Puisqu'elle révèle la duplicité du monde bourgeois, il faut défendre à tout prix la prostituée : elle incarne la lucidité noire dans l'obscurantisme des Lumières. Ménageant un trou béant dans la fausseté du progressisme, la prostituée est pour Laurent de Sutter la figure même de l'innocence : c'est une pure surface sans fond. Lorsqu'elle fait signe, pour racoler le client, elle ne signale rien d'autre qu'elle-même. Elle se manifeste comme marchandise dans un monde de marchandises, contre lequel elle ne proteste pas, mais qu'elle exhibe.

Dans son ouvrage précédent déjà, Théorie du trou, Laurent de Sutter exprimait son amour singulier pour la pure forme sans fond : proprement dégo?té par le fond et par les principes (de la connaissance, du droit, de la morale), il ne sauve que les formes défoncées.

Seul semble digne à l'auteur ce qui se tient à sa surface et ne fait semblant de rien. Au contraire de la prostituée, la coquette de Maupassant et de Godard (comme le " frimeur " du livre précédent de de Sutter) joue avec les signes du désir, comme s'ils signifiaient autre chose qu'eux-mêmes. Pour cette raison, elle est fausse.

Avec un grand talent pour la mise en figures, Laurent de Sutter transforme tout le temps les concepts en caractères ; disons que la prostituée est le caractère moderne de la vérité.

Cette vérité est sans contenu. Elle renvoie au sujet une image vide qui lui montre enfin son propre regard. La vérité, c'est la révélation pour un sujet de ce qu'il cherche, de ce qu'il veut, de ce qu'il désire, abstraction faite de son objet. Sans cesse, dans le savoir, l'objet parasite le regard et le désir. Laurent de Sutter n'espère qu'une chose : se découvrir sans objet. Cette vérité de soi à soi sans duplicité, sans hypocrisie, seule la prostituée la rend possible. Devant une prostituée, le sujet client est renvoyé à lui-même : pourquoi est-il venu ici ? Qu'est-ce qu'il veut ? Dans l'amour, tout est faussé, car il y a un autre devant soi, qui cherche, qui désire aussi, et l'un dans l'autre, les sujets se perdent toujours en illusions réciproques. Dans la prostitution, un sujet (la putain) fait surgir la vérité en renonçant à son double fond; et la vérité a un prix. Pour voir le vrai, ce n'est pas gratuit, il faut payer.
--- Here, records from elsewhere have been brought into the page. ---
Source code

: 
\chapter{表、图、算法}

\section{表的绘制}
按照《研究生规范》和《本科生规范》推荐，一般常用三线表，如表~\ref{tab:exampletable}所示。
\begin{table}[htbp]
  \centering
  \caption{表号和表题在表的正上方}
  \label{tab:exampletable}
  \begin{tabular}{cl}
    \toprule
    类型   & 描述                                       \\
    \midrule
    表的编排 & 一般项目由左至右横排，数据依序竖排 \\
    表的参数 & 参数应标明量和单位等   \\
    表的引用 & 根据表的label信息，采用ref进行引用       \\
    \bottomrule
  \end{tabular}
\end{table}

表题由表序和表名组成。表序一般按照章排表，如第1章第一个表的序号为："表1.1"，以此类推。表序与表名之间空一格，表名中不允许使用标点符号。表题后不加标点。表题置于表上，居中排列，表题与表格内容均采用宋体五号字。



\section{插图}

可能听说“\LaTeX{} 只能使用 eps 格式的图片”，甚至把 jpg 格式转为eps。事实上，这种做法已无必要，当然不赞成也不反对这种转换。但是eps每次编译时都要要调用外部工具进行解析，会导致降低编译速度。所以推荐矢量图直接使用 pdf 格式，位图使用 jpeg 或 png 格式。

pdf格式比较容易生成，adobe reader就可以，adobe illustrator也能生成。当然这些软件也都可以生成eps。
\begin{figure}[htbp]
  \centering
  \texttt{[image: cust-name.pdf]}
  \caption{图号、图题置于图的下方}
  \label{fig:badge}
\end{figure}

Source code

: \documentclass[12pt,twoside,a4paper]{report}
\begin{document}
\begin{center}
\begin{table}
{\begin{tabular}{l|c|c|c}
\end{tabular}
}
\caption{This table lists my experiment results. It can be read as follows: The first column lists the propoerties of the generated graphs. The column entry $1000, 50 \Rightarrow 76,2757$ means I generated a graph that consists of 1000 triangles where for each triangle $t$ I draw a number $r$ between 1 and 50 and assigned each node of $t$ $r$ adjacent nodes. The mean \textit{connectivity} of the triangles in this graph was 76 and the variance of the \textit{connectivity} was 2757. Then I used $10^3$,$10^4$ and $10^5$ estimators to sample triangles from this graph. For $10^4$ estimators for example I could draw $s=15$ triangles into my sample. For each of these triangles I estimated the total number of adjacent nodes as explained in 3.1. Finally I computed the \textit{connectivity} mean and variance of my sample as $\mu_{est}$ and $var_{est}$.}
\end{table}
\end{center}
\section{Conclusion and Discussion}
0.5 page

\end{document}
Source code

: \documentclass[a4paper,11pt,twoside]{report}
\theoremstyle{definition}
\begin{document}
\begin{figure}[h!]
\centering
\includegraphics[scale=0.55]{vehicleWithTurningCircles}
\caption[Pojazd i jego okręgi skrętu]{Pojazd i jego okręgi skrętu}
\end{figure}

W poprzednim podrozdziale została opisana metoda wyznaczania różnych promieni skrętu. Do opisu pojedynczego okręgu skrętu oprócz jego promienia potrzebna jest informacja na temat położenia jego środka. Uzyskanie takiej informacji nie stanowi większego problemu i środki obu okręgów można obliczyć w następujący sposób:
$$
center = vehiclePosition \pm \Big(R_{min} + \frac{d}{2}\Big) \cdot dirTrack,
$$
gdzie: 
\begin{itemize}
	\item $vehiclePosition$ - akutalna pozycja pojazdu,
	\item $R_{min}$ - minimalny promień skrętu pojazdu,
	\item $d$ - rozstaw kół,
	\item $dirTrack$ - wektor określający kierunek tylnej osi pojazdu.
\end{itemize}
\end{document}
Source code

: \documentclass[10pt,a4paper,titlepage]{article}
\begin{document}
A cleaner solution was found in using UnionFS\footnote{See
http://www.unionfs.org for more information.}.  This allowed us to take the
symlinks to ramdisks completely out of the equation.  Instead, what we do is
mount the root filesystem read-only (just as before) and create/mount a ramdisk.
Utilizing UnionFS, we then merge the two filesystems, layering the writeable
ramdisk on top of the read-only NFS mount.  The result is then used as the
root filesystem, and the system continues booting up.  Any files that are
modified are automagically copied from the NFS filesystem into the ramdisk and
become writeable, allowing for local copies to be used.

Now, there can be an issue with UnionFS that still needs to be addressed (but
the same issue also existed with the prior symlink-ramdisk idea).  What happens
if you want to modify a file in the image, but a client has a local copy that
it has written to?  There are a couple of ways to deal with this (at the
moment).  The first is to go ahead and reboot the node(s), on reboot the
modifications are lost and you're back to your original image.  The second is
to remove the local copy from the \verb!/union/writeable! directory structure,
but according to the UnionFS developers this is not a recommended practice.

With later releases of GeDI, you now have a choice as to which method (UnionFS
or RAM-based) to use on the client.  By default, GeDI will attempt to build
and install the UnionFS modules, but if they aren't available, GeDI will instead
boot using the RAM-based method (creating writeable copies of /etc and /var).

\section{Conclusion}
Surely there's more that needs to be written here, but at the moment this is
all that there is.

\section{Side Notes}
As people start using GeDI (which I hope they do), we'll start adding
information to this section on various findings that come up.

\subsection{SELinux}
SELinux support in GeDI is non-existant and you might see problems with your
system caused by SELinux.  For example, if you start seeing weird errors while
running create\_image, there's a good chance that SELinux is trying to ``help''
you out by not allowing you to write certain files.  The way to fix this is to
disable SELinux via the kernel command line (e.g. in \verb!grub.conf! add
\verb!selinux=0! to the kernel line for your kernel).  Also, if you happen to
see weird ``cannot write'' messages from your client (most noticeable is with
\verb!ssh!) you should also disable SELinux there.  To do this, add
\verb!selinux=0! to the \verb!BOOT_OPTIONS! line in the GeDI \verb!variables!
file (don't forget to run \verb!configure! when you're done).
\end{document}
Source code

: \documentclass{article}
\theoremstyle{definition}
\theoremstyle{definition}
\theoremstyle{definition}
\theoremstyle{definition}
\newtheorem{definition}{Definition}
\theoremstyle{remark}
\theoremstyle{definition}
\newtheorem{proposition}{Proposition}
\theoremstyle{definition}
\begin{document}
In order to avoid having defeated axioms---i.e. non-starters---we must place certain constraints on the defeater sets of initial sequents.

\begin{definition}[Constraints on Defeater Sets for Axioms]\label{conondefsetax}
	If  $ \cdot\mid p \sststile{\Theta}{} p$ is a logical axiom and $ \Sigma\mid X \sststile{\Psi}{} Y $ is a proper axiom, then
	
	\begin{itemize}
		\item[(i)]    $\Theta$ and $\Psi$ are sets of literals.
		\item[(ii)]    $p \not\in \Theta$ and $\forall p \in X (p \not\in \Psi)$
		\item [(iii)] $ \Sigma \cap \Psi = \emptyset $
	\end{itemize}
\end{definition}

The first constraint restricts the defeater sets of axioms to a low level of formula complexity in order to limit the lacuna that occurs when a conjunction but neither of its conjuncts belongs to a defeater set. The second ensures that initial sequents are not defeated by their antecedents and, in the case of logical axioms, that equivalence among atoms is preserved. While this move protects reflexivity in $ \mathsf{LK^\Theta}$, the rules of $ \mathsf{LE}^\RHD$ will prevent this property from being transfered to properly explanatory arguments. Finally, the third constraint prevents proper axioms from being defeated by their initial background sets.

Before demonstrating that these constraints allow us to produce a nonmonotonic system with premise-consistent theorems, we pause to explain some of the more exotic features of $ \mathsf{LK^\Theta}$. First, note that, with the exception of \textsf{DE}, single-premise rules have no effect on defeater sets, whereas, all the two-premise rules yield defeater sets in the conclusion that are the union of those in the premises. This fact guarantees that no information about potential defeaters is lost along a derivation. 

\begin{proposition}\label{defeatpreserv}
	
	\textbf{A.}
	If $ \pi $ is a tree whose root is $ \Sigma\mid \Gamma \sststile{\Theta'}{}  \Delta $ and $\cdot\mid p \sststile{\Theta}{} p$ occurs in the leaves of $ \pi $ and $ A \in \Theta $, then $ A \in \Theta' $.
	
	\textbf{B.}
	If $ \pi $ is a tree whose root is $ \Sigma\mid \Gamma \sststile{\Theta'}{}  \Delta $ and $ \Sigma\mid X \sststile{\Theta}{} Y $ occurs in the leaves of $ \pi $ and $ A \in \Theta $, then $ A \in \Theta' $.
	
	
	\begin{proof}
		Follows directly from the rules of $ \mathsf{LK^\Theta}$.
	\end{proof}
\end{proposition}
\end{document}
Laurent de Sutter ne croit pas à une dissipation de l'illusion par le progrès moral ou politique. Contestant l'abolitionnisme, il ne comprend pas comment une société juste pourrait conduire à la disparition de la prostitution, puisque la prostitution, c'est ce que nous avons de plus juste. Dans un monde où rien n'est vrai, seul ce qui ne fait pas semblant de ne pas être faux tient lieu de vérité.

La prostituée idéale de Laurent de Sutter est pure et nue. C'est une femme, pas un homme. On pourra toujours lui reprocher cette idéalisation. Il répondrait avec mélancolie que nous appartenons encore à la modernité hypocrite : nous ne supportons pas la prostituée, nous voulons ou l'humilier ou la défendre ou l'interdire. Il répondrait qu'elle n'a pas besoin de nous : c'est nous qui avons besoin d'elle.

Moderne débarrassé de la modernité, Laurent de Sutter aime d'un amour infini la prostituée parce qu'elle troue un monde de vérités illusoires par la seule illusion véritable. Et son livre est un rare exemple de déclaration d'amour théorique.